IgA nephropathy: gut microbiome regulates the production of hypoglycosilated IgA1via the TLR4 signaling pathway

Yifan Zhu; Haidong He; Weiqian Sun; Jiajun Wu; Yong Xiao; Yinshun Peng; Ping Hu; Meiping Jin; Ping Liu; DongLiang Zhang; Jiajun Wu; Ting Xie; Lusheng Huang; Weiming He; Minggang Wei; Lishun Wang; Xudong Xu; Yuyan Tang

doi:10.1093/ndt/gfae052

IgA nephropathy: gut microbiome regulates the production of hypoglycosilated IgA1via the TLR4 signaling pathway

Nephrol Dial Transplant. 2024 Feb 24:gfae052. doi: 10.1093/ndt/gfae052. Online ahead of print.

Authors

Yifan Zhu¹, Haidong He¹, Weiqian Sun¹, Jiajun Wu¹, Yong Xiao², Yinshun Peng³, Ping Hu¹, Meiping Jin¹, Ping Liu¹, DongLiang Zhang¹, Jiajun Wu¹, Ting Xie¹, Lusheng Huang¹, Weiming He⁴, Minggang Wei⁵, Lishun Wang⁶, Xudong Xu¹, Yuyan Tang¹

Affiliations

¹ Department of Nephrology, Minhang Hospital, Fudan University, Shanghai, P.R. China.
² Department of emergency, Shanghai Ninth People's Hospital, Shanghai Jiaotong University School of Medicine, Shanghai, P.R. China.
³ School of Public Health, Fudan University, Shanghai, China.
⁴ Department of Nephrology, Affiliated Hospital of Nanjing University of Chinese Medicine, Jiangsu Suzhou, P.R. China.
⁵ Department of Traditional Chinese Medicine, The First Affiliated Hospital of Soochow University, Jiangsu Suzhou, P.R. China.
⁶ Center for Traditional Chinese Medicine and Gut Microbiota, Institute of Fudan-Minhang Academic Health System, Minhang Hospital, Fudan University, Shanghai, China.

PMID: 38402460
DOI: 10.1093/ndt/gfae052

Abstract

Background: IgA nephropathy (IgAN) is a major cause of primary glomerulonephritis characterized by mesangial deposits of galactose-deficient IgA1 (Gd-IgA1). Toll-like receptors (TLRs), particularly TLR4 are involved in the pathogenesis of IgAN. The role of gut microbiota on IgAN patients was recently investigated. However, whether gut microbial modifications of Gd-IgA1 through TLR4 play a role in IgAN remains unclear.
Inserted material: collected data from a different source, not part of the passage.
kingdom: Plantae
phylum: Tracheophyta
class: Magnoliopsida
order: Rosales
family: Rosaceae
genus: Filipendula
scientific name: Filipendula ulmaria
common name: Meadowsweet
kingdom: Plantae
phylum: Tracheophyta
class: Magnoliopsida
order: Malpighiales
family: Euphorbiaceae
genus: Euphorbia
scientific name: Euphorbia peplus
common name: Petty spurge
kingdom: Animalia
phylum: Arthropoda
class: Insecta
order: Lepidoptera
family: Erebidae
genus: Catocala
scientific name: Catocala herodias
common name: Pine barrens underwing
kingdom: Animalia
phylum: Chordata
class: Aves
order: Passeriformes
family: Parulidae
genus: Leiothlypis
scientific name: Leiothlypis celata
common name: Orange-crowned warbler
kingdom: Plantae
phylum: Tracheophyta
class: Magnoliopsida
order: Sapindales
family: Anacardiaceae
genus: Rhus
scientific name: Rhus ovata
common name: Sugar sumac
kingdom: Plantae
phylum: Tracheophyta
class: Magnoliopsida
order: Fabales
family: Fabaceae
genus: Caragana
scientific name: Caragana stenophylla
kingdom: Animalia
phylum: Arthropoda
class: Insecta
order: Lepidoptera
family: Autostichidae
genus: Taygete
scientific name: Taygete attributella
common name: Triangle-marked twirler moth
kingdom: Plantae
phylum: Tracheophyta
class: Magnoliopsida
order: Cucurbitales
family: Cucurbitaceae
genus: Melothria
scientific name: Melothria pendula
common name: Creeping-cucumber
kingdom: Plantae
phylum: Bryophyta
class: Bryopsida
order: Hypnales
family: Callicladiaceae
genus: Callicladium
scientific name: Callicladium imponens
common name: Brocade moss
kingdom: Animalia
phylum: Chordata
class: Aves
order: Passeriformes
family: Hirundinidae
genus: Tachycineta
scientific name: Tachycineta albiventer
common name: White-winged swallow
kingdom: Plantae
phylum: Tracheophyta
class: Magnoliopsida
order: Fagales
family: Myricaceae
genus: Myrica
Methods: We recruited subjects into four groups, including 48 patients with untreated IgAN, 22 treated IgAN patients (IgANIT), 22 primary membranous nephropathy (MN), and 31 healthy controls (HCs). Fecal samples were collected to analyze changes in gut microbiome. Gd-IgA1 levels, expression of TLR4, B-cell stimulators, and intestinal barrier function were evaluated in all subjects. C57BL/6 mice were treated with a broad-spectrum antibiotic cocktail to deplete the gut microbiota and then gavaged with fecal microbiota transplanted fromclinical subjects of every group. Gd-IgA1 and TLR4 pathway were detected in peripheral blood mononuclear cells (PBMCs) from IgAN and HCs co-incubated with Lipopolysaccharide (LPS) and TLR4 inhibitor.

Results: Compared with other three groups, different compositions and decreased diversity demonstrated gut dysbiosis in un-treated IgAN, especially the enrichment of Escherichia -Shigella. Elevated Gd-IgA1 levels were found in un-treated IgAN patients and correlated with gut dysbiosis, TLR4, B-cell stimulators, indexes of intestinal barrier damage, and proinflammatory cytokines. In vivo, mice colonized with gut microbiota from IgAN and IgANIT patients, copied the IgAN phenotype with the activation of TLR4/MyD88/NF-κB pathway, B-cell stimulators in the intestine, and complied with enhanced proinflammatory cytokines. In vitro, LPS activated TLR4/MyD88/NF-κB pathway, B-cell stimulators and proinflammatory cytokines in the PBMCs from IgAN patients, which resulted in overproduction of Gd-IgA1 and inhibited by TLR4 inhibitor.

Conclusions: Our results illustrated that gut-kidney axis was involved in the pathogenesis of IgAN. Gut dysbiosis could stimulate the overproduction of Gd-IgA1 by TLR4 signaling pathway production and B-cell stimulators.

Keywords: Gd-IgA1; IgA nephropathy; TLR4 signaling pathway; fecal microbiota transplantation; gut microbiome.